Dozens of protesters from the central African country of Cameroon stormed the United Nations General Assembly in New York on Thursday to protest against dictatorship by President Paul Biya who has been in power for almost four decades, and to demand the immediate release of all political prisoners, including opposition leader Maurice Kamto.
Maurice Kamto, a brilliant and respected scholar and professor of law, who represented Cameroon during the Bakassi peninsula crisis with Nigeria and won, was a member of the International Law Commission of the United Nations from 1999 to 2016.
After he ran for President in 2018 as the leader of Cameroon Renaissance Movement (MRC), Kamto accused Biya of massive rigging and intimidation and declared himself winner.
Official results said Biya won the election while Kamto was runner-up with only 14 percent of the votes.
However, Kamto challenged the official results and declared himself winner of the election.
Following small-scale non-violent protests by his supporters, the government grew increasingly uncomfortable and on 26 January 2019, the 65-year old and 200 of his supporters were arrested and locked up in Kondengui maximum security prison in Yaounde, the capital of Cameroon. His trial was recently stalled.
But Kamto had been in the bad book of Mr. Biya since 2011. In 2004, after winning the Bakassi peninsula for Cameroon, Kamto was appointed as Minister-Delegate to the Minister of Justice but resigned from the government in November 2011 to form a new opposition party, the Cameroon Renaissance Movement (MRC).
However, a kick-off meeting of his party merging multiple parties was prohibited by the government on 13 August 2012.
At the United Nations on Thursday, protesters demanded his liberation and that of other political prisoners including Sisiku Julius Ayuk Tabe, the leader of the Anglophone rights activists from North West and South Cameroon.
Their protest came on the same day Cameroon was addressing the UN General Assembly and just days after activists from the Anglophone regions in Cameroon staged their own protest at the UN headquarters in New York.
That other crisis in the Anglophone regions started in 2016 when teachers and lawyers took to the street to demand justice and equality in Cameroon where they are often treated as second-class citizens in a country dominated by French, but their protests were met with excessive force, triggering more protests and calls for secession.

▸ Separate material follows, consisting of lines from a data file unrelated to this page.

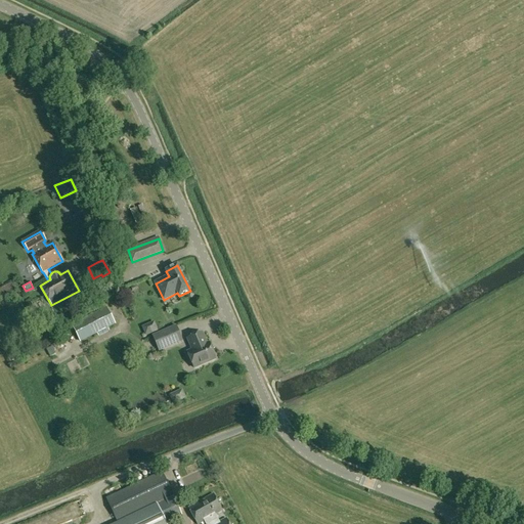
[(12,282),(0,289),(0,303),(10,298),(9,294),(15,290),(12,282)]
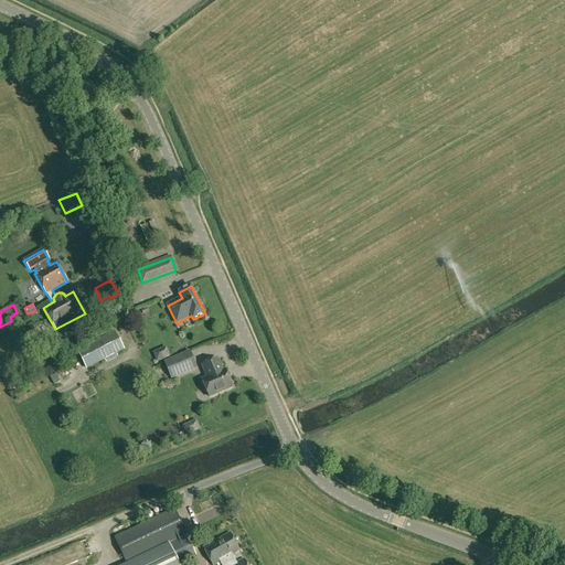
[(80,353),(87,369),(124,350),(116,334),(80,353)]
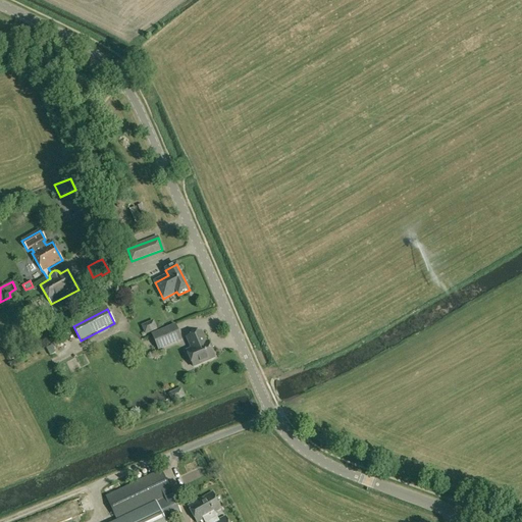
[(141,326),(145,334),(157,329),(154,320),(141,326)]
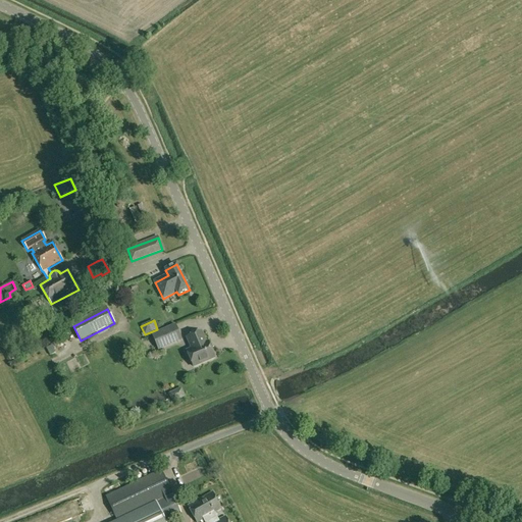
[(158,350),(181,341),(175,325),(152,335),(158,350)]
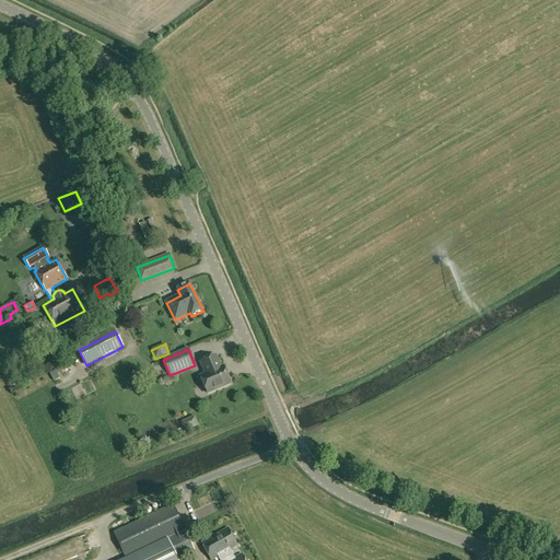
[(69,354),(57,365),(61,370),(74,359),(69,354)]
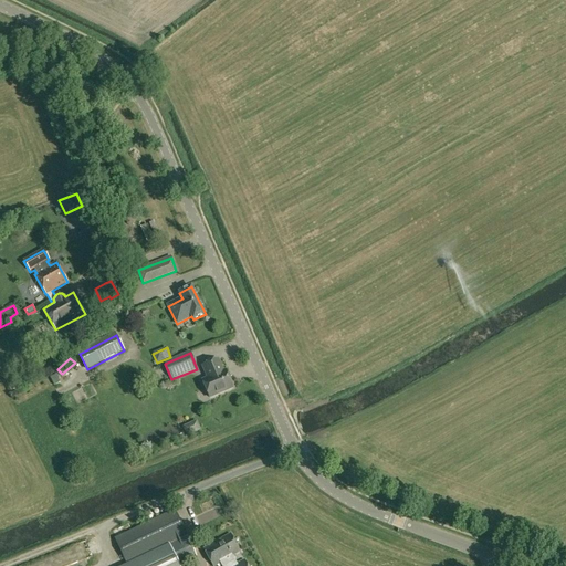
[(233,388),(226,371),(223,373),(218,359),(202,366),(208,379),(202,381),(209,398),(233,388)]
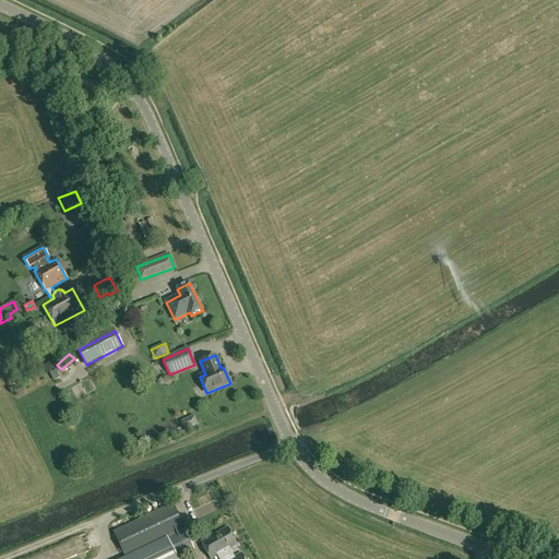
[(194,416),(180,421),(185,431),(199,426),(194,416)]
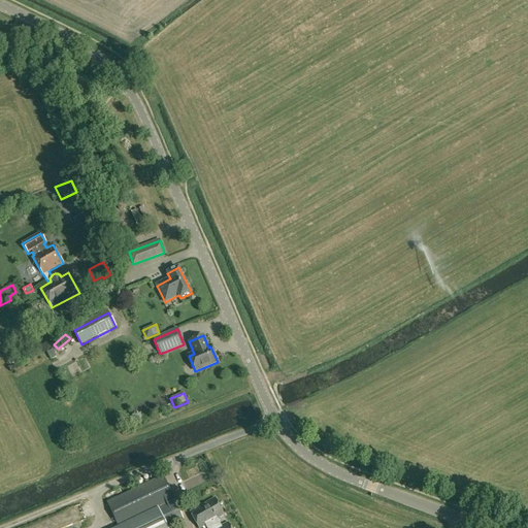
[(107,503),(119,527),(117,527),(169,527),(185,522),(163,476),(107,503)]
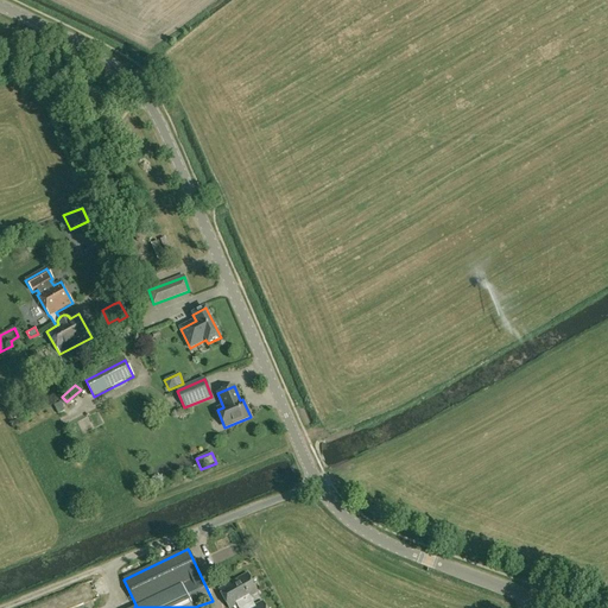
[(266,607),(263,602),(254,606),(249,597),(258,593),(247,574),(219,589),(228,607),(230,607),(236,605),(238,607),(239,607),(240,607),(266,607)]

Three years on, hundreds have been killed and tens of thousands have been displaced to neighboring Nigeria while activist leaders have been arrested and jailed.
Mr. Biya recently called for a national dialogue to resolve the Anglophone crisis following pressure from the international community but Anglophone activists have questioned the sincerity of such a sudden move after he repeatedly labeled them as a bunch of terrorists who must be crushed.

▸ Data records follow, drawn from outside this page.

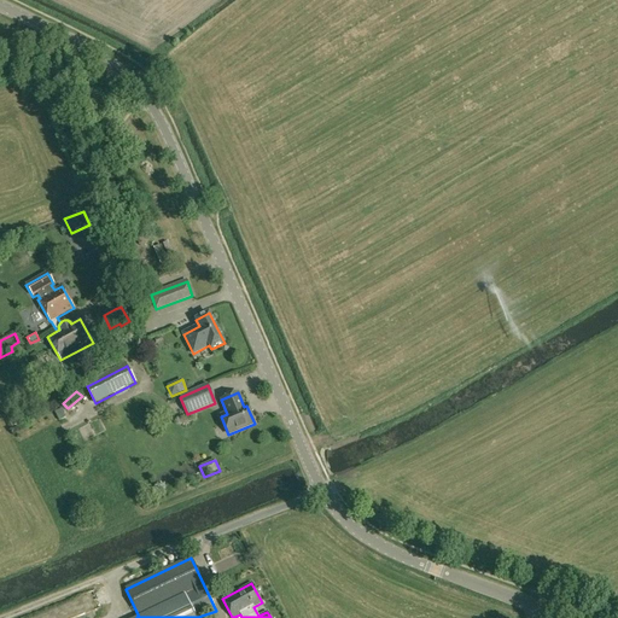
All buildings are outlined.
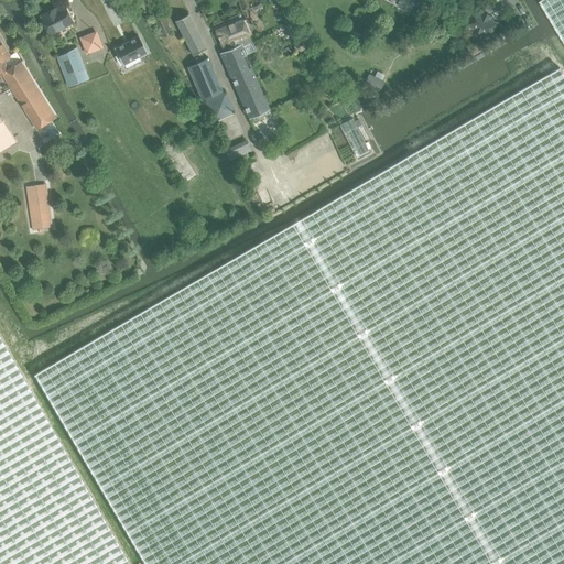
[(397,0),(396,4),(402,7),(401,8),(408,11),(408,10),(413,12),(419,0),(397,0)]
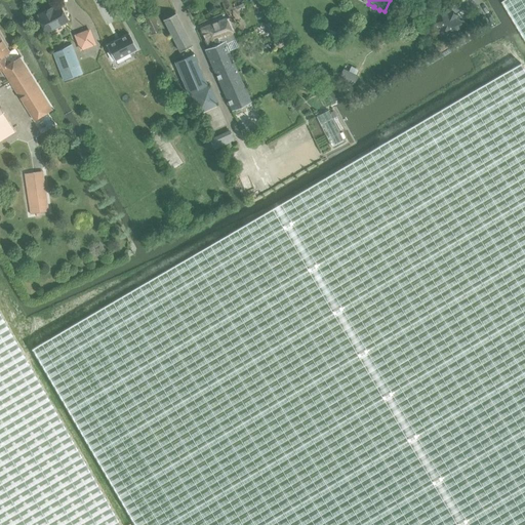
[(524,0),(505,0),(502,2),(524,38),(524,0)]
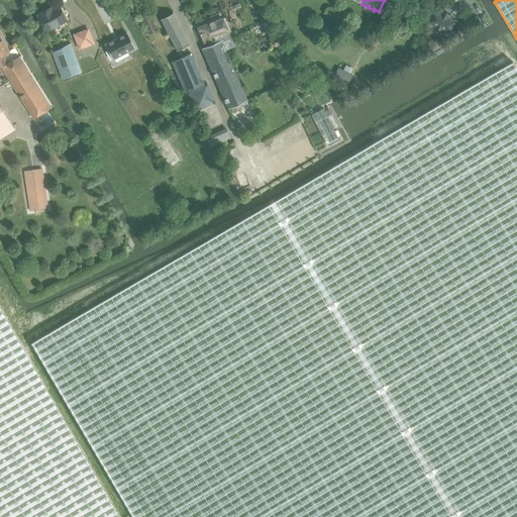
[(50,7),(36,14),(38,16),(36,17),(44,32),(67,21),(59,6),(52,9),(50,7)]
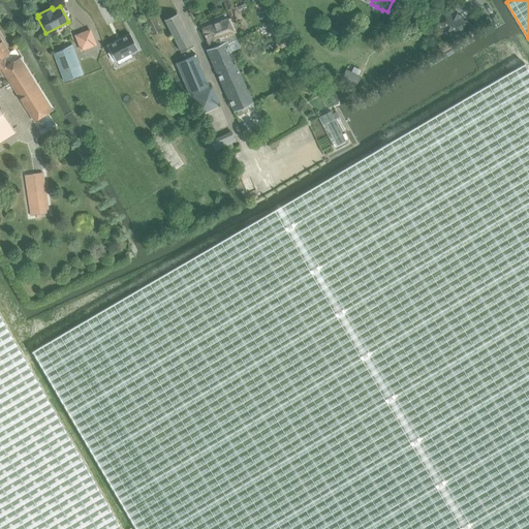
[(460,18),(452,13),(450,14),(443,10),(436,24),(461,36),(467,23),(459,19),(460,18)]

All those crises, including a deadly insurgency by Boko Haram in the country’s far north along the border with Nigeria and Chad, have left Cameroon on the brink, tarnished its image in the international community and rolled back the little progress it might have made since Mr. Biya, now 86 years old, came to power in 1982 at the age of 49.
The government has argued that the rule of law must be respected and that it will continue to go after the bad elements trying to destabilize Cameroon, but Amnesty International and other rights groups have faulted such an argument, saying that in Cameroon, many are being arrested indiscriminately, jailed and killed, and that the rule of law does not apply to all equally.